Üstelik her yerde kendi adaylarımızla seçimlere gidilmesi benim görebildiğim kadarıyla tabanın ortak düşüncesidir. “AKP’ye kaybettirmek” İzmir Büyükşehir adayında örneğini gördüğümüz gibi CHP’nin bile sorunu değilken DEM Parti’nin hareket noktası neden bu olsun?
Bütün bunların ötesinde dünyada örneği az olan DEM gibi bir partinin bence üstlenmesi gereken görevdir bu aynı zamanda. Sol sosyalist bir tek kişiyi bile dışarda bırakmayan, toparlayıcı; halkı çaresiz bırakmayan bir seçim çalışması, pazarlıklarla elde edilecek her şeyin üstünde kazançlar getirecektir. Toparlayıcı olacağız diye milletvekili seçimlerindeki köylü kurnazlıklarına boyun eğmeyi kastetmiyorum elbet. Dersim’de tekrar karşımıza çıkan, EMEP ve TİP’in başını çektiği ve kısa vadeli “kazanç” peşinde, büyük resmi her zaman ıskalayan “sol” grupçuluklara fırsat vermeyecek tavır da bence budur.
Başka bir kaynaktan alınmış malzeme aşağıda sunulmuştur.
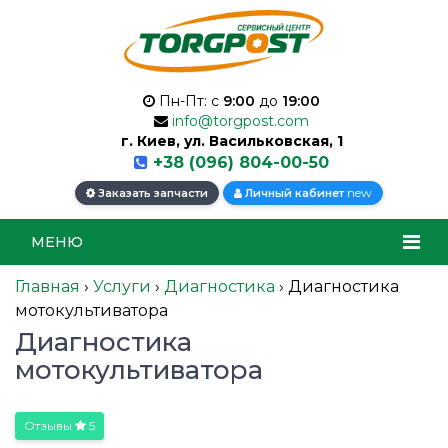
Пн-Пт: с
9:00
до
19:00
info@torgpost.com
г. Киев, ул. Васильковская, 1
+38 (096) 804-00-50
new
Заказать запчасти
Личный кабинет
МЕНЮ
Главная
›
Услуги
›
Диагностика
›
Диагностика
мотокультиватора
Диагностика
мотокультиватора
Отзывы
5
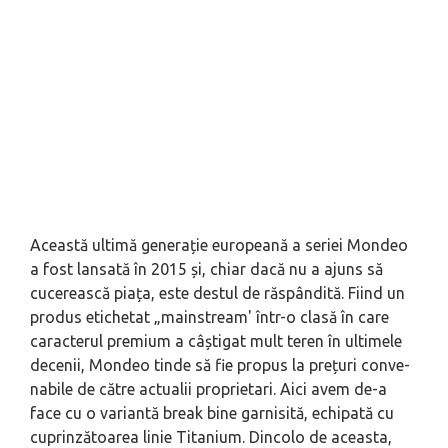
Această ultimă generație europeană a seriei Mondeo
a fost lansată în 2015 și, chiar dacă nu a ajuns să
cucerească piața, este destul de răspândită. Fiind un
produs etichetat „mainstream' într-o clasă în care
caracterul premium a câștigat mult teren în ultimele
decenii, Mondeo tinde să fie propus la prețuri conve-
nabile de către actualii proprietari. Aici avem de-a
face cu o variantă break bine garnisită, echipată cu
cuprinzătoarea linie Titanium. Dincolo de aceasta,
Seçimlerin kitlelerde yarattığı tek olumsuzluk, oy vermekle yetinme duygusunu üretmesidir. Daha ötesine ihtiyaç olduğu, örgütlenmeden, bedel ödemeyi göze almadan sandığa bir zarf atarak düzenin çarkının kendilerinden yana döneceği umudunu yaratmasıdır. Hangi iktidar “beni seçerseniz yoksulu daha yoksul yapacağım” diyerek seçim kazandı ki? Ama bunun aksini yapan da olmadı kuşkusuz. Farklı olduğunu söyleyen bir parti için seçim, esas olarak geniş kitlelere ulaşmada, örgütlenmede çok önemli bir fırsat olmalıdır.
Zapatist Subcomandente Moises 8 yıl önce yapılacak seçimler için yaptığı konuşmada şöyle diyor: “…Hükümete geldiklerinde iyi işler yapacaklarını söylüyorlar, ama sistemi değiştirmeyecekleri, yalnızca ufak tefek nahoşlukları ortadan kaldıracakları konusunda açıkça teminat vermeyi de ihmal etmiyorlar. Fakat anlamadıkları bir şey var: Nahoş ve kötü taraflarından arındırılmış bir kapitalizm, zaten artık kapitalizm olmayacaktır.”